Besides predation, the extreme seasonality of GNP was also not explored in this study, due to the majority of analysed data being collected in the wet season. This could be due to more unusable days (i.e., days where monkeys return to the same waypoint after visiting it the same day) occurring during the dry season. However, the visual inspection of the distribution of the number of daily waypoints shows an emerging seasonal pattern. While the Woodland Troop exhibits no apparent change in the number of daily waypoints across seasons, the Floodplain Troop increases the number of daily waypoints in the wet season and decreases them in the dry season. The change in waypoints also, naturally, leads to the opposite change in efficiency, with days with more waypoints associated with lower efficiency and days with fewer waypoints associated with greater efficiency. This change in the number of waypoints in the Floodplain Troop may be the result of greater resource abundance in the wet season compared to the dry, physical barriers such as floodwater, or the seasonal change in home range size or physical shift in home range, with larger home ranges potentially being an artefact of fewer available resources [
64,
65]. Further analysis, combined with future studies including on-the-ground data, may reveal more seasonal effects on route optimality in these baboons.
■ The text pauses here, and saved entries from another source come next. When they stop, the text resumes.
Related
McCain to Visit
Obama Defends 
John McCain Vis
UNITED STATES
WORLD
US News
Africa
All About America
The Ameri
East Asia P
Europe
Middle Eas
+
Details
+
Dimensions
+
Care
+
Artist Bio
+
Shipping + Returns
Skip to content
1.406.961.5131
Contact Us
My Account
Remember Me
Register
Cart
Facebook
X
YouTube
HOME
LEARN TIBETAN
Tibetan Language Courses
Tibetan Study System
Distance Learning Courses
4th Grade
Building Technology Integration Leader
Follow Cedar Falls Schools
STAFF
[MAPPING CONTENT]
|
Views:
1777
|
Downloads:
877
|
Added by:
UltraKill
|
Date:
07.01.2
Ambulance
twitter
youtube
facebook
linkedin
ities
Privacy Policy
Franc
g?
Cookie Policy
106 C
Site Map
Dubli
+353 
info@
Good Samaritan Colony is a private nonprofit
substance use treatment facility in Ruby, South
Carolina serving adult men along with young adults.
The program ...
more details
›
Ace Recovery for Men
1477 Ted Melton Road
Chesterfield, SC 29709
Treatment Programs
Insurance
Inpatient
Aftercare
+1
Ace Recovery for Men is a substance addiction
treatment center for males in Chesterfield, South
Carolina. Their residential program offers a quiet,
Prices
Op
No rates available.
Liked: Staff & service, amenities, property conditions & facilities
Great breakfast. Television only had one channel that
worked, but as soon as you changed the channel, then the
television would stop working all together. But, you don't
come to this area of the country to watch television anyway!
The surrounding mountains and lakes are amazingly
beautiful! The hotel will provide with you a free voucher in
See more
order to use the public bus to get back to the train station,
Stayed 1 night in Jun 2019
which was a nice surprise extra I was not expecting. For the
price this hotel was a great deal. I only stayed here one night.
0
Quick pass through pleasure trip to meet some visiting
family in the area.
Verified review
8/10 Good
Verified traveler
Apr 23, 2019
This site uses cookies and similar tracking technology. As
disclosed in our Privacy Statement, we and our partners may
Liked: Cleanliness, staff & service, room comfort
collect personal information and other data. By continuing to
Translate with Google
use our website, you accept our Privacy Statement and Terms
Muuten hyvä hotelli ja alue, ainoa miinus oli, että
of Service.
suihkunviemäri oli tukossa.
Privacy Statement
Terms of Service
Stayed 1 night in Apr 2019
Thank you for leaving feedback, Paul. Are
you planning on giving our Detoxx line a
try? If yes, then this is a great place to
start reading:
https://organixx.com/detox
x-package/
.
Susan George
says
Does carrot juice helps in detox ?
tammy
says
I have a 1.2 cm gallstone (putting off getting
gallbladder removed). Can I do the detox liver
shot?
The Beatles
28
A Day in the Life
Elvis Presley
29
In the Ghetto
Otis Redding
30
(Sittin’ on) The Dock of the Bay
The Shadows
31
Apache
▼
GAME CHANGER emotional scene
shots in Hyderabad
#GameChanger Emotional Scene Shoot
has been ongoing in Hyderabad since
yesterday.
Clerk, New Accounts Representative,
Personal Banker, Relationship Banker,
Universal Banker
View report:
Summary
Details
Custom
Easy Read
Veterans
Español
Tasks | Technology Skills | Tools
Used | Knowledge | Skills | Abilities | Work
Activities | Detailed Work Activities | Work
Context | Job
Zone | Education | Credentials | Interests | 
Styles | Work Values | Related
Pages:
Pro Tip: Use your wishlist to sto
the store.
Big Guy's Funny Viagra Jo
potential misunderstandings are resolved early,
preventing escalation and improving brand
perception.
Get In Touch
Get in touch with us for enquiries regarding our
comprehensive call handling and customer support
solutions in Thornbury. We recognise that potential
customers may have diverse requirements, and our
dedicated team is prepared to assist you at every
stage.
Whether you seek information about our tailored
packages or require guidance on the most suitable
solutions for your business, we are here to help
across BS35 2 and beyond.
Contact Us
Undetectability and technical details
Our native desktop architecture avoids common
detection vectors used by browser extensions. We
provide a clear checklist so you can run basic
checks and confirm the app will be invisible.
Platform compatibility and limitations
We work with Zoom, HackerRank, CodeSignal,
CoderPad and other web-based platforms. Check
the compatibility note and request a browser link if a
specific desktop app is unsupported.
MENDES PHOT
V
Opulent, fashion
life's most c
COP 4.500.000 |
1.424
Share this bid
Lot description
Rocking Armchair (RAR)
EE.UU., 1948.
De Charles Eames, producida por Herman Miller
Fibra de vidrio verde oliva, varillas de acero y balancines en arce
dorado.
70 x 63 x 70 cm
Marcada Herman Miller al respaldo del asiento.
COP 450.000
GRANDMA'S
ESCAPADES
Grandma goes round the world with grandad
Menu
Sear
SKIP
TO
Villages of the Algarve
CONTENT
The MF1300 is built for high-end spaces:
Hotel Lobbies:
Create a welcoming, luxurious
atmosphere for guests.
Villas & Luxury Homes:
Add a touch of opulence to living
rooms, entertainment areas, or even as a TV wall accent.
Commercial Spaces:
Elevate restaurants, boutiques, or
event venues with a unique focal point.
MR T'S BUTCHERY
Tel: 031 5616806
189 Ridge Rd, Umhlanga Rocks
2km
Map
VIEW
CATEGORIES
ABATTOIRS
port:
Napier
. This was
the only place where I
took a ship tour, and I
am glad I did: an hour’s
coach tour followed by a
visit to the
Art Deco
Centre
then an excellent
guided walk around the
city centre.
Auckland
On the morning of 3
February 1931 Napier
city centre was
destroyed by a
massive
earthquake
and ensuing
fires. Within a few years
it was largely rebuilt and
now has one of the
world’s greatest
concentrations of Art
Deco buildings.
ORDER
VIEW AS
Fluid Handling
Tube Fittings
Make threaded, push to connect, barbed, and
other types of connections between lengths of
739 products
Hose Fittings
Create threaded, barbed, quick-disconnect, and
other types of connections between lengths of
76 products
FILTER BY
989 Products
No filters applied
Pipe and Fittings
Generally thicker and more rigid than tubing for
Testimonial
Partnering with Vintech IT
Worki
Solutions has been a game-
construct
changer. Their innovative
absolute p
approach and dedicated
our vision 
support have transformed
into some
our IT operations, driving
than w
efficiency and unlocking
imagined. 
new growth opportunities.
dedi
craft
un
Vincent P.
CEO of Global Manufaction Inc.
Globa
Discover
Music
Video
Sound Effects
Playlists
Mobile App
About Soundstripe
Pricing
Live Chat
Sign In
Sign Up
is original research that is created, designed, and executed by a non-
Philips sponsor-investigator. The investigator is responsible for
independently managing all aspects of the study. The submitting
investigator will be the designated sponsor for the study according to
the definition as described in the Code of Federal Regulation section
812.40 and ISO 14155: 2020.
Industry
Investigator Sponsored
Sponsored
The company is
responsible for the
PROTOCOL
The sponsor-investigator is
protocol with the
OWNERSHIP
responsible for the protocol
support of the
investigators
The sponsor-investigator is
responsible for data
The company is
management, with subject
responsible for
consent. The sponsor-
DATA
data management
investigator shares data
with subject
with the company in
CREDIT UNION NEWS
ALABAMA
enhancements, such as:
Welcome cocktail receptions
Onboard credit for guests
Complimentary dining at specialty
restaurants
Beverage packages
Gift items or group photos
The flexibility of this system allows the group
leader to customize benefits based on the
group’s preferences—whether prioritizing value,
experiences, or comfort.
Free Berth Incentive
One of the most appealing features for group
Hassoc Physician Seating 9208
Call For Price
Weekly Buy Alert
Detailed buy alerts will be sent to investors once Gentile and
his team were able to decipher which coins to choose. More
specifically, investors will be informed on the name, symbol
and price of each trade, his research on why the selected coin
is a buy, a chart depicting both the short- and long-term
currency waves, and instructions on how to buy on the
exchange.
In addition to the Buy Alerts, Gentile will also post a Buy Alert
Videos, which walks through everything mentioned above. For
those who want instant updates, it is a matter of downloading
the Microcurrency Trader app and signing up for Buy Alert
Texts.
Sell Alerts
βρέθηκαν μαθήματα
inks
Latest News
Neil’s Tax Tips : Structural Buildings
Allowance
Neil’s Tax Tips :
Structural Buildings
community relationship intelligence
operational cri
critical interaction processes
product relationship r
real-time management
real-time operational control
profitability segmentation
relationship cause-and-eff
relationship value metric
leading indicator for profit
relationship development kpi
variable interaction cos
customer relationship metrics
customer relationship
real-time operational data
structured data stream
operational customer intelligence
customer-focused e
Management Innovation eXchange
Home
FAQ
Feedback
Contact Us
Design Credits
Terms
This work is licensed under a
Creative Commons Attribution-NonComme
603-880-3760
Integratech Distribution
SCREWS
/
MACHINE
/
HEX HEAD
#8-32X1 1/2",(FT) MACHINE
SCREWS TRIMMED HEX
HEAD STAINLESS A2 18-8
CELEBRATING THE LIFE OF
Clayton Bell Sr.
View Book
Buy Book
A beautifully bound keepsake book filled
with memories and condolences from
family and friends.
In sum, we aimed to study primate cognition through natural movement using only remote data, and, in the process, we established a new method of studying spatial decision making without the need for observational data. Our results provided evidence that baboons may be capable of some degree of planning of their daily travel routes, producing routes that are more efficient than a simple heuristic of iteratively moving to the next nearest location of interest. While these results come with caveats, they demonstrate a novel approach to examining primate decision making in the context of daily travel using remotely collected GPS data. This method can be further refined to include alternate remote sensing data, create more robust results, and offer a new and practical way to utilise previously collected data or future data sets. The use and refinement of this method paves the way for further cognitive studies using historical GPS data across a variety of species and allows researchers to utilise their data sets for multiple purposes beyond the originally intended study.